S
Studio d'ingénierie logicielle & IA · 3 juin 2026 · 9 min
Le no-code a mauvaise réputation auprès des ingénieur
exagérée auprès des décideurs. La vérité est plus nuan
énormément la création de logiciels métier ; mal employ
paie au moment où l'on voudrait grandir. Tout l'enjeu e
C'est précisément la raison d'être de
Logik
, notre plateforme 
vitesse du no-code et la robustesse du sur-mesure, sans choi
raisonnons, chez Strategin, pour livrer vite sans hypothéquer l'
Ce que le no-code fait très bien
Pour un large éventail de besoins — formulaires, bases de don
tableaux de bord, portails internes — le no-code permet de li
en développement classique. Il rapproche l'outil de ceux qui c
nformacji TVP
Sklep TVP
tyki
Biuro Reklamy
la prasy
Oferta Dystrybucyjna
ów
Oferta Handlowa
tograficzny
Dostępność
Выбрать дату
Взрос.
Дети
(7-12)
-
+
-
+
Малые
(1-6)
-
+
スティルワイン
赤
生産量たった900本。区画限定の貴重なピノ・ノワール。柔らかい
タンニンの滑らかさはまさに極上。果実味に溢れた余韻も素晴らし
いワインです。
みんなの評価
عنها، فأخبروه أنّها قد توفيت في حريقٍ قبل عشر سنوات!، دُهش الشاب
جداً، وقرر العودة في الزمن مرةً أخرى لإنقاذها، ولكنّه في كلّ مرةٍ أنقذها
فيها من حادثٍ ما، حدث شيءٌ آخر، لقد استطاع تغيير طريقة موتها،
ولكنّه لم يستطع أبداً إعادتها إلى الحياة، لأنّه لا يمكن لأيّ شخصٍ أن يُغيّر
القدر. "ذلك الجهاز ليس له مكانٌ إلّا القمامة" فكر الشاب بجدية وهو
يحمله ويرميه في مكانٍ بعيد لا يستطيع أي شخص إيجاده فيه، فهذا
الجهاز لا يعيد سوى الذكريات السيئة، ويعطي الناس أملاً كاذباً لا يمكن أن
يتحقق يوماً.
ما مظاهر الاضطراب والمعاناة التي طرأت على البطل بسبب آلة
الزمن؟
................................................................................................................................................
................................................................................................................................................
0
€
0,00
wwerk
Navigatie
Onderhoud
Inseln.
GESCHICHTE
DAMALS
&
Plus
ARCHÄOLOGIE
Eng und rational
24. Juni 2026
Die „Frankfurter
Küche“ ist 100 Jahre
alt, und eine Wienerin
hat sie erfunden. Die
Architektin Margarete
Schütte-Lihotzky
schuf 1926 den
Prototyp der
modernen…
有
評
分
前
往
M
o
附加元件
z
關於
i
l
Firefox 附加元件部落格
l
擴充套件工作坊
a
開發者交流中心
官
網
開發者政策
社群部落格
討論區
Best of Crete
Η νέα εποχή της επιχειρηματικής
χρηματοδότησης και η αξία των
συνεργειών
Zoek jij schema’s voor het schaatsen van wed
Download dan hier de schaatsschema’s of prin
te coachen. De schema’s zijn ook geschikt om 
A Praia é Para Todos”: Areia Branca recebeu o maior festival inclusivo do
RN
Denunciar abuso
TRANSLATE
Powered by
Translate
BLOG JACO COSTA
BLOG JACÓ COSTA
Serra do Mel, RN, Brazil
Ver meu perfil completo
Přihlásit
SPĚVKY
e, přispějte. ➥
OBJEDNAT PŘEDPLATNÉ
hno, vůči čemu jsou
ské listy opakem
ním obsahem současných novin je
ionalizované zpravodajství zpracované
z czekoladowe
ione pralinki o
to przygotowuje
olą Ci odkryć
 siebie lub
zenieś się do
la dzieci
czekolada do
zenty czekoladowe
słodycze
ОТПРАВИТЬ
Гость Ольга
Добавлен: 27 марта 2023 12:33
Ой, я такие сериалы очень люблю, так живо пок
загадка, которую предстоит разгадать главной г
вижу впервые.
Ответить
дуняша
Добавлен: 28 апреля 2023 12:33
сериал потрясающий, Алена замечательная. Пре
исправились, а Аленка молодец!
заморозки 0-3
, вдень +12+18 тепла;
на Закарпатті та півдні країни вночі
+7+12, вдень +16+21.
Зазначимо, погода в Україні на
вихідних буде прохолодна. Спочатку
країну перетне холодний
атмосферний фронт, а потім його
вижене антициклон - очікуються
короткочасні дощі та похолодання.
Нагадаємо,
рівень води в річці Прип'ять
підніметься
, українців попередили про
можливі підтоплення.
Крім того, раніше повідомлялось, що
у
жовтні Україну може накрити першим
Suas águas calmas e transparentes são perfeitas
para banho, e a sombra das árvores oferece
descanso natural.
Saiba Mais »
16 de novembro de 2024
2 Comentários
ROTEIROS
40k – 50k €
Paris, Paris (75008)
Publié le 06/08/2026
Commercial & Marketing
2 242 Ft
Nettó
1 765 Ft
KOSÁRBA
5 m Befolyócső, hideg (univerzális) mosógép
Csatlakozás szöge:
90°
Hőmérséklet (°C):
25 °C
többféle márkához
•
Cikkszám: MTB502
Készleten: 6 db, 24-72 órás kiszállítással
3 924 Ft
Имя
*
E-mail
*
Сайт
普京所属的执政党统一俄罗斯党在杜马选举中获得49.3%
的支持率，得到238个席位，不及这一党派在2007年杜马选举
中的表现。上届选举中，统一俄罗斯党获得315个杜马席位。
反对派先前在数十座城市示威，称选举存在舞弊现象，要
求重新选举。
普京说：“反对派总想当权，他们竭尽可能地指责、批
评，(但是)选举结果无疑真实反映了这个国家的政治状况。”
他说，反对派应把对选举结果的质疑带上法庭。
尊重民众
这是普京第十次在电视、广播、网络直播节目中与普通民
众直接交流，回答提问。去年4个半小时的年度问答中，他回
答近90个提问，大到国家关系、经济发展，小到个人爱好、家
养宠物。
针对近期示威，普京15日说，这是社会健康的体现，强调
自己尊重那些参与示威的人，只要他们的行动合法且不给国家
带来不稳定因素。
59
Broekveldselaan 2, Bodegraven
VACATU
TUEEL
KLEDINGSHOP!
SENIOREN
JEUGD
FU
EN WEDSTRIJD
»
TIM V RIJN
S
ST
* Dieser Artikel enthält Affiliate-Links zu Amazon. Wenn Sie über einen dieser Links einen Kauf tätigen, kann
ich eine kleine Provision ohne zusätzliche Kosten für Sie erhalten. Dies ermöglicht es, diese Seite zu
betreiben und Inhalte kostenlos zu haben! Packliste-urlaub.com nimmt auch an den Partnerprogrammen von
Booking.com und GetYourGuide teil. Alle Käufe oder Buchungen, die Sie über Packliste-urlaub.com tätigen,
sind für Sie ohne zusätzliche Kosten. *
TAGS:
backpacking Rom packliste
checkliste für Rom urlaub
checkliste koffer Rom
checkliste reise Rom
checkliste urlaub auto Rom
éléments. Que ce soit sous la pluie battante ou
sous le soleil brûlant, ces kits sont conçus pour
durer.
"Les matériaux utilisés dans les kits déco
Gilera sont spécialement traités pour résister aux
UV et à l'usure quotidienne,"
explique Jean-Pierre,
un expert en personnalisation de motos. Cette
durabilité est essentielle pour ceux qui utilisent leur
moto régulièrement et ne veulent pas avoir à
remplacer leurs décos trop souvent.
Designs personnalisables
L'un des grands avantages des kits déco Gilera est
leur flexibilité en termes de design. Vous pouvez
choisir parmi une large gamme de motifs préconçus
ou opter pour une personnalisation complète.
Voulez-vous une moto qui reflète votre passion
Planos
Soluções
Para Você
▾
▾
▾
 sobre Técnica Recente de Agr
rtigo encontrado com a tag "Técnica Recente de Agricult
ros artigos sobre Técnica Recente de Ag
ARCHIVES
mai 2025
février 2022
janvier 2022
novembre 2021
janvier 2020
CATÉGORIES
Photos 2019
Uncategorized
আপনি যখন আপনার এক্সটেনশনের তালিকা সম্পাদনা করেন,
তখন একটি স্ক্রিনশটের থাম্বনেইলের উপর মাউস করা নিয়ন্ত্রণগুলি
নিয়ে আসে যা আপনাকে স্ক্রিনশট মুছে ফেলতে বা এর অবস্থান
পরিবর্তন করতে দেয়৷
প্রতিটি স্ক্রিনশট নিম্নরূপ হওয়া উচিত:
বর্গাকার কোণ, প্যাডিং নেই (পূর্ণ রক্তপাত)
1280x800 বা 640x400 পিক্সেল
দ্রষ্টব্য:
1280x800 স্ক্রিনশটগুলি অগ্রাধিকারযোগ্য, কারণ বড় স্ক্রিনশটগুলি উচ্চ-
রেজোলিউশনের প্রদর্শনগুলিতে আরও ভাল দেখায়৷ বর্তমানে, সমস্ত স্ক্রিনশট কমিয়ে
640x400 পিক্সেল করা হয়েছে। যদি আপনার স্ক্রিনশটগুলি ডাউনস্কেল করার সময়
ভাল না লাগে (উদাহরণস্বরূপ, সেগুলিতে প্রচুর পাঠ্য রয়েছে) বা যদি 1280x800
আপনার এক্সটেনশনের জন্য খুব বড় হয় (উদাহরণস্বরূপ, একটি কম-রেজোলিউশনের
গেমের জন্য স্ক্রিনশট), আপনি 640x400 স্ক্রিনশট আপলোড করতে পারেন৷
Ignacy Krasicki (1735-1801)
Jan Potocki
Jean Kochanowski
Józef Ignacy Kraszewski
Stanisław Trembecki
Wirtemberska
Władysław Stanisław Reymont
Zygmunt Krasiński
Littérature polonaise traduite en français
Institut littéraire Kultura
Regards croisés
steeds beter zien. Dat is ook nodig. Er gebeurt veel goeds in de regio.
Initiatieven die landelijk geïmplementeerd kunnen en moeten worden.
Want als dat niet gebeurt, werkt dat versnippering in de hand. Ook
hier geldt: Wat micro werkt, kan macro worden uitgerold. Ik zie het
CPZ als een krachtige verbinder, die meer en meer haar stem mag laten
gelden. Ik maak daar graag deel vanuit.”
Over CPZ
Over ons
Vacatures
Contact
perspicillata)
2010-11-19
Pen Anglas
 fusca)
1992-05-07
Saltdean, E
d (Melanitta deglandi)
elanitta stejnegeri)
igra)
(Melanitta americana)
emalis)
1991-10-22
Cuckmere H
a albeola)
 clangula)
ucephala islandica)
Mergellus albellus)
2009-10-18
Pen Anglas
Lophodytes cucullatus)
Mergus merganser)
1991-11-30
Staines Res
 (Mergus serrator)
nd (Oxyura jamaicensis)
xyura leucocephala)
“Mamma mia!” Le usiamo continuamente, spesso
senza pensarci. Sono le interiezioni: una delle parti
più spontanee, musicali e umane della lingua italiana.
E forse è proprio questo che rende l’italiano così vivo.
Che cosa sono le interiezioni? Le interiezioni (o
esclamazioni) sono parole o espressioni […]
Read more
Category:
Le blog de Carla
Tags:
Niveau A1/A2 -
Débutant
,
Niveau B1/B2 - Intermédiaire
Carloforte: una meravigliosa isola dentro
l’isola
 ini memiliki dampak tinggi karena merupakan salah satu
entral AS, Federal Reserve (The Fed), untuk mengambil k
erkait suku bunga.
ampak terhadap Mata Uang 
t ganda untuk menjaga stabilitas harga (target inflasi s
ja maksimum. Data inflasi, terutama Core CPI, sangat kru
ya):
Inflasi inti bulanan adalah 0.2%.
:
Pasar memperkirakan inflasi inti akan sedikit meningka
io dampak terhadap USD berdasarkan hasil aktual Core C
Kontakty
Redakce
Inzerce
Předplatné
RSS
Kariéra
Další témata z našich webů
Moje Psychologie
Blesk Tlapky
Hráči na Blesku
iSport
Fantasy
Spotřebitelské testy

» **INSTRUCTIONS FOR THE TASK**:
Beginning with the first line of the entries, repeat each line exactly until you have reproduced the one containing "Pour un large", and add nothing further.

» **EXERCISE RESULT**:
S
Studio d'ingénierie logicielle & IA · 3 juin 2026 · 9 min
Le no-code a mauvaise réputation auprès des ingénieur
exagérée auprès des décideurs. La vérité est plus nuan
énormément la création de logiciels métier ; mal employ
paie au moment où l'on voudrait grandir. Tout l'enjeu e
C'est précisément la raison d'être de
Logik
, notre plateforme 
vitesse du no-code et la robustesse du sur-mesure, sans choi
raisonnons, chez Strategin, pour livrer vite sans hypothéquer l'
Ce que le no-code fait très bien
Pour un large éventail de besoins — formulaires, bases de don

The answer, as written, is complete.